EXERCISE MATERIAL Start Marker
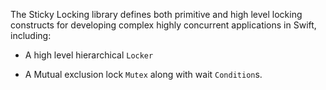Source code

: The Sticky Locking library defines both primitive and high level locking constructs for developing complex highly 
concurrent applications in Swift, including:

* A high level hierarchical `Locker`

* A Mutual exclusion lock `Mutex` along with wait `Condition`s.







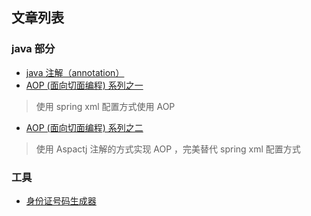 ## 文章列表

### java 部分
- [java 注解（annotation）][1]
- [AOP (面向切面编程) 系列之一][2]
> 使用 spring xml 配置方式使用 AOP
- [AOP (面向切面编程) 系列之二][3]
> 使用 Aspactj 注解的方式实现 AOP ，完美替代 spring xml 配置方式


### 工具
+ [身份证号码生成器][200]




[1]: https://hou-xx.github.io/JavaAnnotation-AOP/java-annotation.html
[2]: https://hou-xx.github.io/JavaAnnotation-AOP/java-aop-1.html
[3]: https://hou-xx.github.io/JavaAnnotation-AOP/java-aop-1.html
[200]: https://hou-xx.github.io/IdNumGenerate/

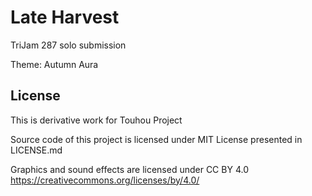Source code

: # Late Harvest

TriJam 287 solo submission

Theme: Autumn Aura

## License
This is derivative work for Touhou Project

Source code of this project is licensed under MIT License presented in LICENSE.md

Graphics and sound effects are licensed under CC BY 4.0 https://creativecommons.org/licenses/by/4.0/
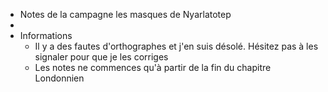 - Notes de la campagne les masques de Nyarlatotep
-
- Informations
	- Il y a des fautes d'orthographes et j'en suis désolé. Hésitez pas à les signaler pour que je les corriges
	- Les notes ne commences qu'à partir de la fin du chapitre Londonnien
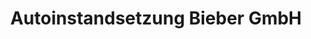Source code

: ---
title: "Autoinstandsetzung Bieber GmbH"
url: /wien/autoinstandsetzung-bieber-gmbh/
shop: Autowerkstatt
---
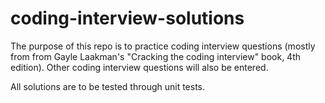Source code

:# coding-interview-solutions

The purpose of this repo is to practice coding interview questions (mostly from from Gayle Laakman's "Cracking the coding interview" book, 4th edition). Other coding interview questions will also be entered.

All solutions are to be tested through unit tests.
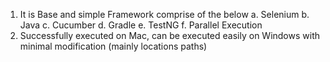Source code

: 1. It is Base and simple Framework comprise of the below
    a. Selenium
    b. Java
    c. Cucumber
    d. Gradle
    e. TestNG
    f. Parallel Execution
2. Successfully executed on Mac, can be executed easily on Windows with minimal modification (mainly locations paths)
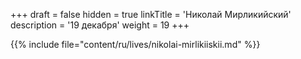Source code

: +++
draft = false
hidden = true
linkTitle = 'Николай Мирликийский'
description = '19 декабря'
weight = 19
+++

{{% include file="content/ru/lives/nikolai-mirlikiiskii.md" %}}

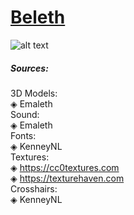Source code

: # [Beleth](https://en.wikipedia.org/wiki/Beleth)
![alt text](https://media.githubusercontent.com/media/Emaleth-BSE/Beleth/master/extra/screenshots/test.png)

##### Sources:
3D Models:  
 ◈ Emaleth  
Sound:  
 ◈ Emaleth  
Fonts:  
 ◈ KenneyNL  
Textures:  
 ◈ https://cc0textures.com  
 ◈ https://texturehaven.com  
Crosshairs:  
 ◈ KenneyNL  

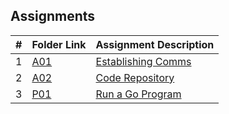 ##  Assignments

|   #   | Folder Link | Assignment Description |
| :---: | ----------- | ---------------------- |
|   1   | [A01](./A01/README.md) | [Establishing Comms ](./A01/README.md) |
|   2   | [A02](./A02/README.md) | [Code Repository ](./A02/README.md) |
|   3   | [P01](./P01/README.md) | [Run a Go Program ](./P01/README.md) |
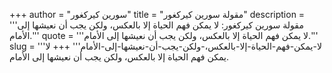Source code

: +++
author = "سورين كيركغور"
title = "مقولة سورين كيركغور"
description = '''مقولة سورين كيركغور: لا يمكن فهم الحياة إلا بالعكس، ولكن يجب أن نعيشها إلى الأمام.'''
quote = '''لا يمكن فهم الحياة إلا بالعكس، ولكن يجب أن نعيشها إلى الأمام.'''
slug = '''لا-يمكن-فهم-الحياة-إلا-بالعكس،-ولكن-يجب-أن-نعيشها-إلى-الأمام'''
+++
لا يمكن فهم الحياة إلا بالعكس، ولكن يجب أن نعيشها إلى الأمام.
EXERCISE MATERIAL End Marker
## WHAT YOU HAVE TO DO
Write out verbatim the part of the records that begins with the line containing "of the below" and runs through the end of the records, leaving out the pictures.

## ANSWER BOX
: 1. It is Base and simple Framework comprise of the below
    a. Selenium
    b. Java
    c. Cucumber
    d. Gradle
    e. TestNG
    f. Parallel Execution
2. Successfully executed on Mac, can be executed easily on Windows with minimal modification (mainly locations paths)
Source code

: +++
draft = false
hidden = true
linkTitle = 'Николай Мирликийский'
description = '19 декабря'
weight = 19
+++

{{% include file="content/ru/lives/nikolai-mirlikiiskii.md" %}}

Source code

: # [Beleth](https://en.wikipedia.org/wiki/Beleth)
![alt text](https://media.githubusercontent.com/media/Emaleth-BSE/Beleth/master/extra/screenshots/test.png)

##### Sources:
3D Models:  
 ◈ Emaleth  
Sound:  
 ◈ Emaleth  
Fonts:  
 ◈ KenneyNL  
Textures:  
 ◈ https://cc0textures.com  
 ◈ https://texturehaven.com  
Crosshairs:  
 ◈ KenneyNL  

 ##  Assignments

|   #   | Folder Link | Assignment Description |
| :---: | ----------- | ---------------------- |
|   1   | [A01](./A01/README.md) | [Establishing Comms ](./A01/README.md) |
|   2   | [A02](./A02/README.md) | [Code Repository ](./A02/README.md) |
|   3   | [P01](./P01/README.md) | [Run a Go Program ](./P01/README.md) |
Source code

: +++
author = "سورين كيركغور"
title = "مقولة سورين كيركغور"
description = '''مقولة سورين كيركغور: لا يمكن فهم الحياة إلا بالعكس، ولكن يجب أن نعيشها إلى الأمام.'''
quote = '''لا يمكن فهم الحياة إلا بالعكس، ولكن يجب أن نعيشها إلى الأمام.'''
slug = '''لا-يمكن-فهم-الحياة-إلا-بالعكس،-ولكن-يجب-أن-نعيشها-إلى-الأمام'''
+++
لا يمكن فهم الحياة إلا بالعكس، ولكن يجب أن نعيشها إلى الأمام.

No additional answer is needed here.